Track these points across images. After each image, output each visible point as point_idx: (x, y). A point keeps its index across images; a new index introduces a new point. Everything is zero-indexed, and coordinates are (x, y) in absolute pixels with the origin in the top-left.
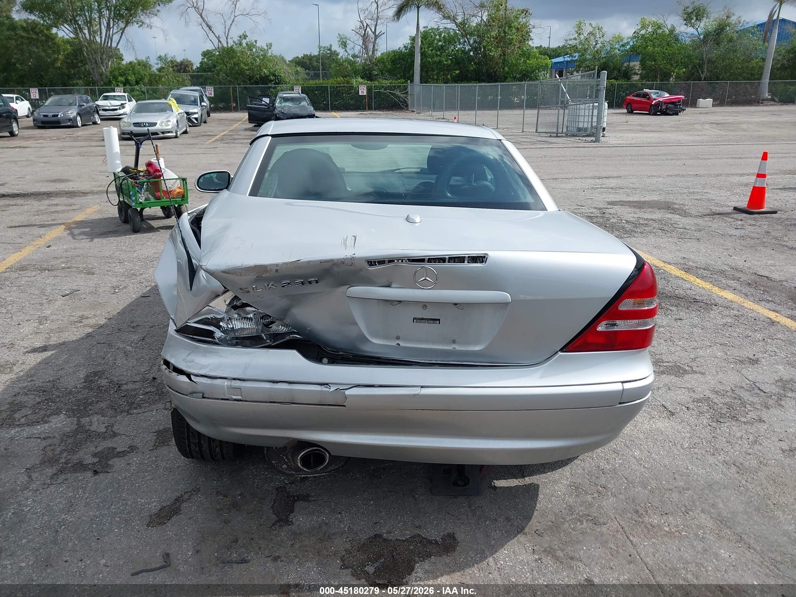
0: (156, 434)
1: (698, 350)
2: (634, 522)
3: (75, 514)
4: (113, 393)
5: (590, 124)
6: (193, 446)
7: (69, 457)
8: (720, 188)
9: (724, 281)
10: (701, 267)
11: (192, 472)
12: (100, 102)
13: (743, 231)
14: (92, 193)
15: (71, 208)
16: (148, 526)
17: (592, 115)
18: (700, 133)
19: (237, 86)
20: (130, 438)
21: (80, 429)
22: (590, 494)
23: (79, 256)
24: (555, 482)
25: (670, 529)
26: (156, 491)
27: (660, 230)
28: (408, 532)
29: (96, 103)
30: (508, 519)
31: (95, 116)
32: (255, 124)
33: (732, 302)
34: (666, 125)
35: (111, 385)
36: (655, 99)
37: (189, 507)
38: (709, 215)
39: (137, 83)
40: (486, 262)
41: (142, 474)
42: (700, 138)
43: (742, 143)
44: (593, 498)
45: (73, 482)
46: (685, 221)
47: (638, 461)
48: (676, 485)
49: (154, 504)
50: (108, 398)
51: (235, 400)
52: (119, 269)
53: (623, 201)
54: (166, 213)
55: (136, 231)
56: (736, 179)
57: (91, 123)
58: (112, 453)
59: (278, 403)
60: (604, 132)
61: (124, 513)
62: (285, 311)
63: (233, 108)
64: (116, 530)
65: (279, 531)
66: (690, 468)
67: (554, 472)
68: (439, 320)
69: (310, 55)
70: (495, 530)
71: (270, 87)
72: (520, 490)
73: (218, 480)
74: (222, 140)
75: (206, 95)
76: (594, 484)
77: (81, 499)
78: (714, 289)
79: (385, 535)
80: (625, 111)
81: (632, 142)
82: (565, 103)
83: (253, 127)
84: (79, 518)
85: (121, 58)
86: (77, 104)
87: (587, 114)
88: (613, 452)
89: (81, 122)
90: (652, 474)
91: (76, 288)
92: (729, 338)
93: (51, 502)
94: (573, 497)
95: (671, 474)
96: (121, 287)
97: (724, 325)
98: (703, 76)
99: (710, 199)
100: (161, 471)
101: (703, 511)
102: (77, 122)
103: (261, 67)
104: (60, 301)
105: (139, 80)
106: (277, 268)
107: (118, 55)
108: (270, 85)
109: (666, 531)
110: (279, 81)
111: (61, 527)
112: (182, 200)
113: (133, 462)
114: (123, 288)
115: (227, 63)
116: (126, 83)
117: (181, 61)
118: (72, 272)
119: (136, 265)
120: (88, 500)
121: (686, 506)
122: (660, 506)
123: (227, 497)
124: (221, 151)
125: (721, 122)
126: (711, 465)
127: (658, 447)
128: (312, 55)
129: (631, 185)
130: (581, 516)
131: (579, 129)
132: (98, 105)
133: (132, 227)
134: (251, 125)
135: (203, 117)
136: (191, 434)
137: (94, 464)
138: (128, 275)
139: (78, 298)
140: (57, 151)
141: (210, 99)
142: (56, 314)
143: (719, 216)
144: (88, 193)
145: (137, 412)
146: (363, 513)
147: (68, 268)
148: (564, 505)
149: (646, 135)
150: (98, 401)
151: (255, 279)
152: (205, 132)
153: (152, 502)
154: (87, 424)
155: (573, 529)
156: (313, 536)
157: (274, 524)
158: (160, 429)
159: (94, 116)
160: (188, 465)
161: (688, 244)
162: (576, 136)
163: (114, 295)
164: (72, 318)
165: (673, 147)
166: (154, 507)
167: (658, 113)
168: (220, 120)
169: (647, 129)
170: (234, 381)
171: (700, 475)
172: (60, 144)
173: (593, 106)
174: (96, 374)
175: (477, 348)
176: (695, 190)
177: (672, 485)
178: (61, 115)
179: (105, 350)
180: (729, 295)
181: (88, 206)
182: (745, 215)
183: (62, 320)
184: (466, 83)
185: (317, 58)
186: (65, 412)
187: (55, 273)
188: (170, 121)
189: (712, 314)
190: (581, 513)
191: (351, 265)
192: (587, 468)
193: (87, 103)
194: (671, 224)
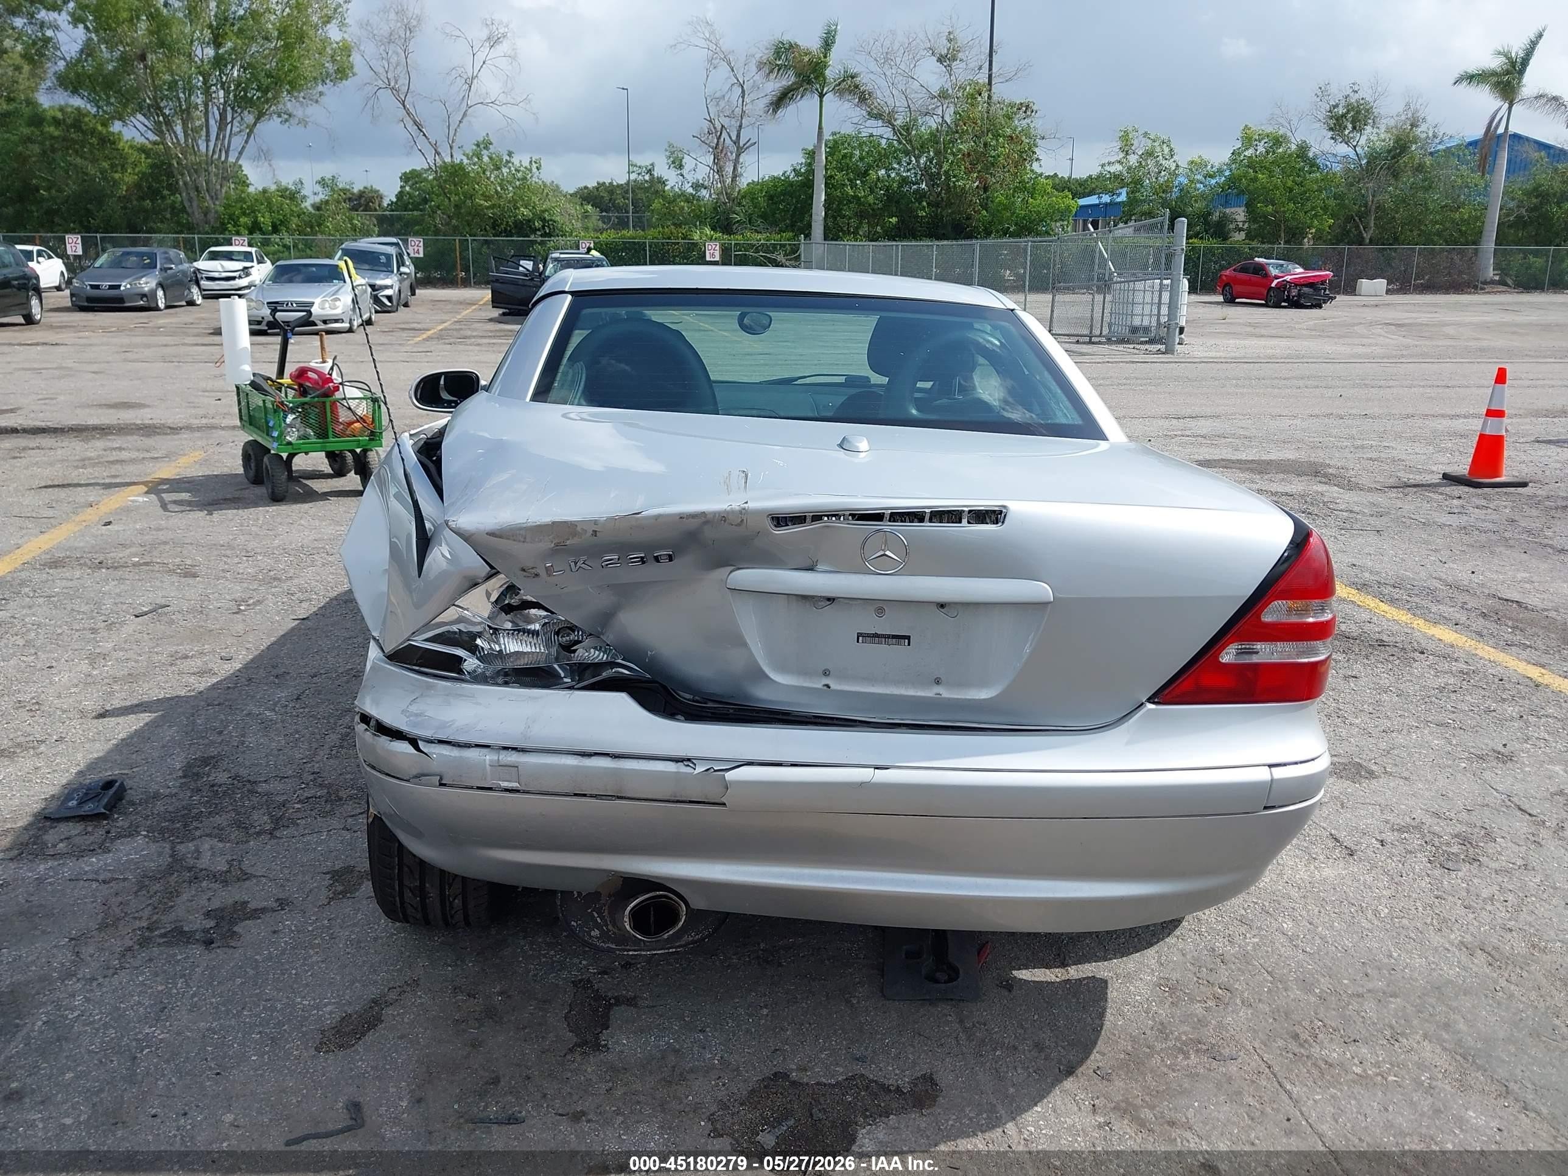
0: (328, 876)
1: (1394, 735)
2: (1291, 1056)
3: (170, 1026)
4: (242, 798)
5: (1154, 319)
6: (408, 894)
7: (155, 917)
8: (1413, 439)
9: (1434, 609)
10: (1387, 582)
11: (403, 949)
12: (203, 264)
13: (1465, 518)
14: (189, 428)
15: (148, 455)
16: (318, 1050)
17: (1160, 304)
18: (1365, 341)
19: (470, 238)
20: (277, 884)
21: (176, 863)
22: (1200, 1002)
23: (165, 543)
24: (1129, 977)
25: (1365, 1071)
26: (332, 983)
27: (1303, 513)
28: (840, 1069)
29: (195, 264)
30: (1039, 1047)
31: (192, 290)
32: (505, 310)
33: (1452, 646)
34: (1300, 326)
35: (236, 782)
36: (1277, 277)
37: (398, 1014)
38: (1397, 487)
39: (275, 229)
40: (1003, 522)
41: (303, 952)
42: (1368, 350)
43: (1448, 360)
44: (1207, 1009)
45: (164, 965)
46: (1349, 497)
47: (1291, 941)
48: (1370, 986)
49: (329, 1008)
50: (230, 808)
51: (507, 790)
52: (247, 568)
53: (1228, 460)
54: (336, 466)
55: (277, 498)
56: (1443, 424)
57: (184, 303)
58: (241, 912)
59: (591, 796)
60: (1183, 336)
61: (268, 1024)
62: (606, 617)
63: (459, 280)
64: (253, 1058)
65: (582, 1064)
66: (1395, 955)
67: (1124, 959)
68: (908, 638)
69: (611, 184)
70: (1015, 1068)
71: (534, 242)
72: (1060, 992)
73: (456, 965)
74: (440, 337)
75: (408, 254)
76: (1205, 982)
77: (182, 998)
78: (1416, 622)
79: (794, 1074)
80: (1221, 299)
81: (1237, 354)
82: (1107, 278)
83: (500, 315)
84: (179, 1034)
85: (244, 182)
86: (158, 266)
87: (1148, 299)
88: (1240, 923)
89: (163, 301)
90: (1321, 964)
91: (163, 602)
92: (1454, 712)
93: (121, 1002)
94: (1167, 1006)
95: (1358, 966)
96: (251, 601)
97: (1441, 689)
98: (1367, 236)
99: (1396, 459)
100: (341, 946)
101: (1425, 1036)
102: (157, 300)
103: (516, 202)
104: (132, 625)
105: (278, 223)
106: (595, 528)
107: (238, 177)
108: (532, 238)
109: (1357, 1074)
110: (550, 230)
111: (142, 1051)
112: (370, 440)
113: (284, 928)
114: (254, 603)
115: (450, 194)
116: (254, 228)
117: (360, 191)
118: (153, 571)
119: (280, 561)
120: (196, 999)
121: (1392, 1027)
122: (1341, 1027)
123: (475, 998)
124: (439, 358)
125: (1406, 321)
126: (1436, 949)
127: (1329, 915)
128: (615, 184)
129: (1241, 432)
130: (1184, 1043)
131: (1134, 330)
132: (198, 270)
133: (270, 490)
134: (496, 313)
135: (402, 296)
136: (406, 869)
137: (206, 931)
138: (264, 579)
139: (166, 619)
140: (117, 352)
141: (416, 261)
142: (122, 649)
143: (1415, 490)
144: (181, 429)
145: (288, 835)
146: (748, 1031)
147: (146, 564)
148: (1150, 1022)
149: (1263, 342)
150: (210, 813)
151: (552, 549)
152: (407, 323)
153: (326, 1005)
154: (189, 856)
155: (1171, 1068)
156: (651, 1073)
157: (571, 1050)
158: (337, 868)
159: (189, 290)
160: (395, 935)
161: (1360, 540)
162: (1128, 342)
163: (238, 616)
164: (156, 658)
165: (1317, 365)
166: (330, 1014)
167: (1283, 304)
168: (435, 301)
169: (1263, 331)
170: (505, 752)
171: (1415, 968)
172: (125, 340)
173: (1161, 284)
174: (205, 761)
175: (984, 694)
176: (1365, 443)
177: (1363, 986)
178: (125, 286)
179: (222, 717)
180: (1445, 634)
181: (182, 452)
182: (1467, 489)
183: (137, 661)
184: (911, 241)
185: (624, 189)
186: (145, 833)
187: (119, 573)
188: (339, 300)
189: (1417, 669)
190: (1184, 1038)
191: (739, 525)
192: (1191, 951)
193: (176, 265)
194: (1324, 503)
----------------
Task item: Reproduce the records verbatim, from their first line through the line containing "43: (742, 143)", both included. Omit the pictures from your answer.

Result of this exercise:
Track these points across images. After each image, output each visible point as point_idx: (x, y). A point keeps its index across images; a new index introduces a new point. Everything is zero-indexed, and coordinates are (x, y) in absolute pixels with the origin in the top-left.
0: (156, 434)
1: (698, 350)
2: (634, 522)
3: (75, 514)
4: (113, 393)
5: (590, 124)
6: (193, 446)
7: (69, 457)
8: (720, 188)
9: (724, 281)
10: (701, 267)
11: (192, 472)
12: (100, 102)
13: (743, 231)
14: (92, 193)
15: (71, 208)
16: (148, 526)
17: (592, 115)
18: (700, 133)
19: (237, 86)
20: (130, 438)
21: (80, 429)
22: (590, 494)
23: (79, 256)
24: (555, 482)
25: (670, 529)
26: (156, 491)
27: (660, 230)
28: (408, 532)
29: (96, 103)
30: (508, 519)
31: (95, 116)
32: (255, 124)
33: (732, 302)
34: (666, 125)
35: (111, 385)
36: (655, 99)
37: (189, 507)
38: (709, 215)
39: (137, 83)
40: (486, 262)
41: (142, 474)
42: (700, 138)
43: (742, 143)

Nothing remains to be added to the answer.